Vivía a pocas cuadras de la casa; así que ya más grandecito, la visitaba casi todas las tardes después del colegio. Solía recostarme a su lado, un rato, mientras dormía la siesta; y luego, tomábamos lonche —gracias a eso, le agarré el gusto por hacer "chapo": remojar el pan en el té o la leche antes de llevarlo a la boca—.

Podría seguir y seguir narrando las historias de mi niñez con mi abuela: la vez que me vistió con el hábito del Señor de los Milagros y me llevó a Las Nazarenas para bendecirlo, lo mucho que disfrutaba ella cuando mi padre me hacía cantar en las reuniones familiares, los paseos por el Jirón de la Unión —en realidad, íbamos a visitar la Iglesia de la Merced—; sin embargo, lo que más atesoro en mi corazón es el entusiasmo que la embargaba cuando se acercaba el día de mi cumpleaños.

Noviembre al fin

Se había hecho costumbre, para los cumpleaños de mi familia, que la abuela se quedara a dormir en nuestra casa desde el día anterior, para poder pasar el día completo con el santo. Se levantaba muy temprano, y despertaba a los demás para cantarle "Las mañanitas" al celebrado.

A medida que se acercaba el día de mi onomástico, la abuela me decía: "¡Ya se acerca el santo!", sonriéndome complacientemente, como si estuviera tramando alguna sorpresa para mí. Y en efecto, llegado el día, el despertarme con el canto de mis seres queridos —mis padres, mi hermana y por supuesto, ella— era una demostración de cariño que colmaba mi emoción, que me llenaba de dicha, y hacía sentirme parte de algo en verdad grande. Por la tarde, la abuela se aparecía con los bocaditos, golosinas, refrescos y su clásico chifón para la celebración familiar. Para mí, era el mejor día del año.


El triste adiós

Con la adolescencia y la primera juventud, como es natural, me alejé un poco de la familia, en búsqueda de una identidad propia, mis propias motivaciones y mis propias historias.

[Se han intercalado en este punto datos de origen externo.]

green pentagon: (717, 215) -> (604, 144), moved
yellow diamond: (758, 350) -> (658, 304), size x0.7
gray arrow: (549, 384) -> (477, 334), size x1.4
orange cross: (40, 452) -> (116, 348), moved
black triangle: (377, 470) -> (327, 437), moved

En ese ínterin, mi relación con la abuelita Quecha dejó de ser tan cercana. Cuando le detectaron el cáncer al estómago, la familia entera se vio desconcertada ante la posibilidad de perder a tan querida matriarca. Por aquella época, todos volvimos nuestros corazones hacia Mamá Quecha.

El 22 de noviembre de 1993, la familia Garay Vallenas, en pleno, festejamos su último cumpleaños. Fue una celebración inolvidable: decoración de fiesta infantil, almuerzo familiar, discursos, guitarras y cantos; pero más importante aún, la concurrencia de todos mis tíos y primos... era el sueño cumplido para María Lucrecia: la familia reunida.

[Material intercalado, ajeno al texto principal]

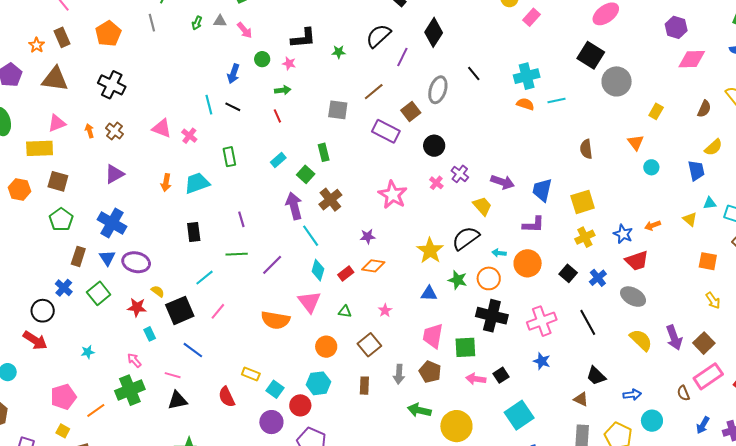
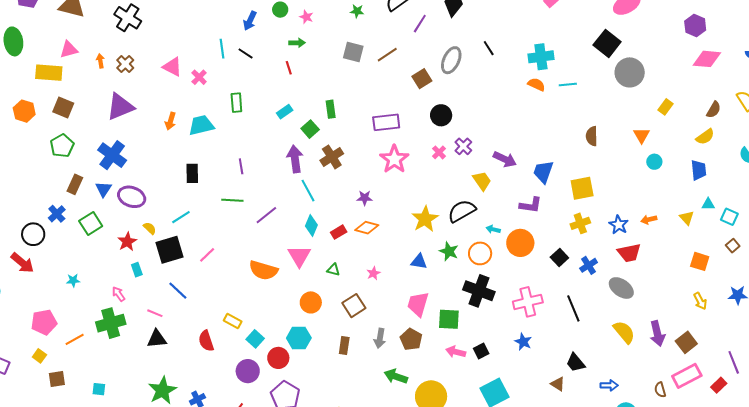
gray square: (338, 110) -> (353, 52), moved
purple rectangle: (386, 131) -> (386, 122), moved, turned -40
yellow semicircle: (713, 147) -> (705, 137), moved
purple triangle: (114, 174) -> (120, 107), size x1.4
cyan line: (204, 278) -> (181, 217), moved
red star: (137, 307) -> (127, 242), turned 30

Después de aquel evento, debido a su enfermedad, fue trasladada a la ciudad de Huacho, quedando bajo los cuidados médicos de su hijo menor, mi tío Oscar Garay. Falleció el 21 de junio de 1994, a la edad de 81 años.

La abuelita Quecha fue una de las personas que más influyeron en mí durante la niñez. En muchos aspectos, fue como una segunda madre. Algunas veces, en mis sueños, la he vuelto a encontrar, le he contado mis problemas y tribulaciones, y al sentir otra vez la suavidad de sus manos —como cada mañana, cuando me llevaba al nido—, me he sentido reconfortado.

Unos meses antes de morir, me envió una carta, pidiéndome que cuide mucho a mi padre. Sus palabras finales me han servido de aliento en los momentos más oscuros de mi vida:
Querido Pepito: [...] No te sientas derrotado en este aspecto; verás que, en todo momento de tu vida, te sentirás feliz y el Señor te colmará de bienes. Mira que muy poco tiempo te falta para cumplir tus bellas aspiraciones. [...] M. Lucrecia.

Hoy 22 de noviembre, querida abuelita, te deseo, desde el fondo de mi corazón, un feliz cumpleaños, donde quiera que estés... ¡¡Y que viva la santa!!